Robert Williams

No. 9
- Position: Quarterback

Personal information
- Born: 1938 Wilkes-Barre, Pennsylvania, U.S.
- Died: July 21, 1990 (aged 51–52)
- Listed height: 6 ft 2 in (1.88 m)
- Listed weight: 190 lb (86 kg)

Career information
- High school: G.A.R. Memorial (Wilkes-Barre)
- College: Notre Dame
- NFL draft: 1959 (28th round, 332nd overall pick)

Career history
- 1959: Chicago Bears

= Robert Williams (quarterback) =

American football player (1938–1990)

Dr.
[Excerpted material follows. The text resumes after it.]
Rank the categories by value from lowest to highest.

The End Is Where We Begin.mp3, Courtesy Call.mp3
Robert "Bob" Williams (c. 1938 – July 21, 1990) was an American football player for the University of Notre Dame.

Williams won three championships with G.A.R. Memorial High School in Wilkes-Barre, Pennsylvania. From his years playing for Terry Brennan at Notre Dame, Williams is best remembered for ending the record 47-game winning streak of the Oklahoma Sooners with a 7–0 victory on November 16, 1957.
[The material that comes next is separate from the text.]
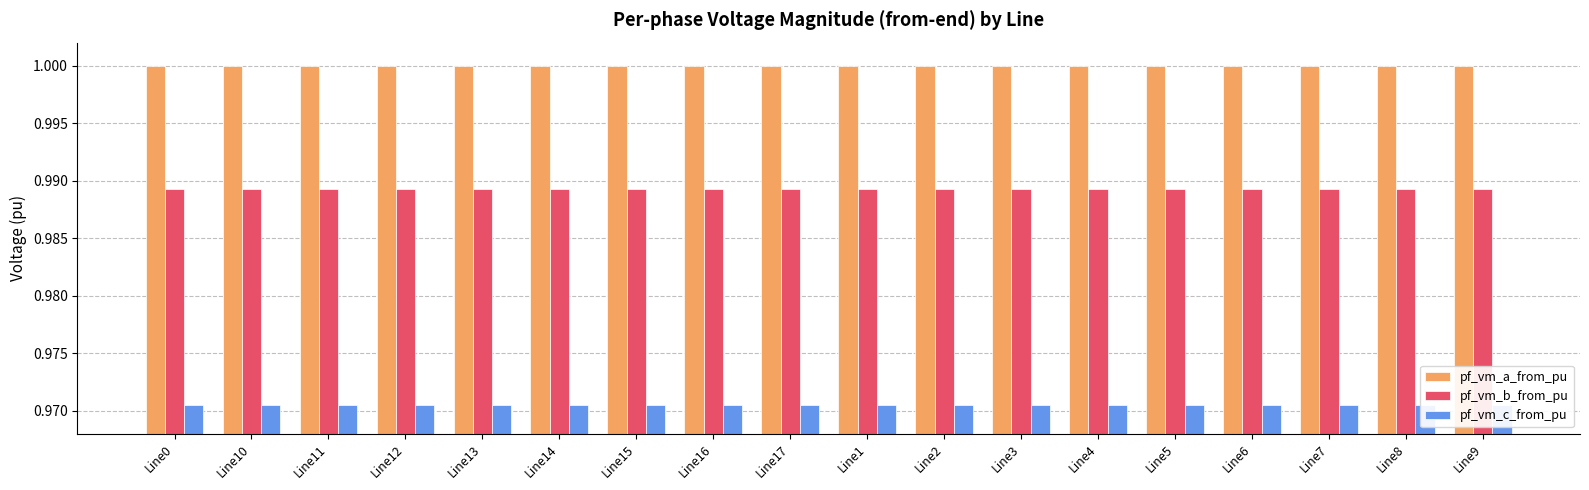

What is the sum of the pf_vm_a_from_pu values at Line5 and Line1?

2.0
Williams was drafted in the 28th round by the Chicago Bears in 1959 (coincidentally, he was the second Notre Dame QB with the name "Bob Williams" to be selected by the Bears during the same decade), but instead he chose to enroll at the University of Pittsburgh School of Medicine. He was inducted into the Pennsylvania Sports Hall of Fame in 2002. His son Brian Williams played center for the New York Giants from 1989 to 1999. His grandson, Maxx Williams, is a tight end who was drafted in the second round of the 2015 NFL draft by the Baltimore Ravens.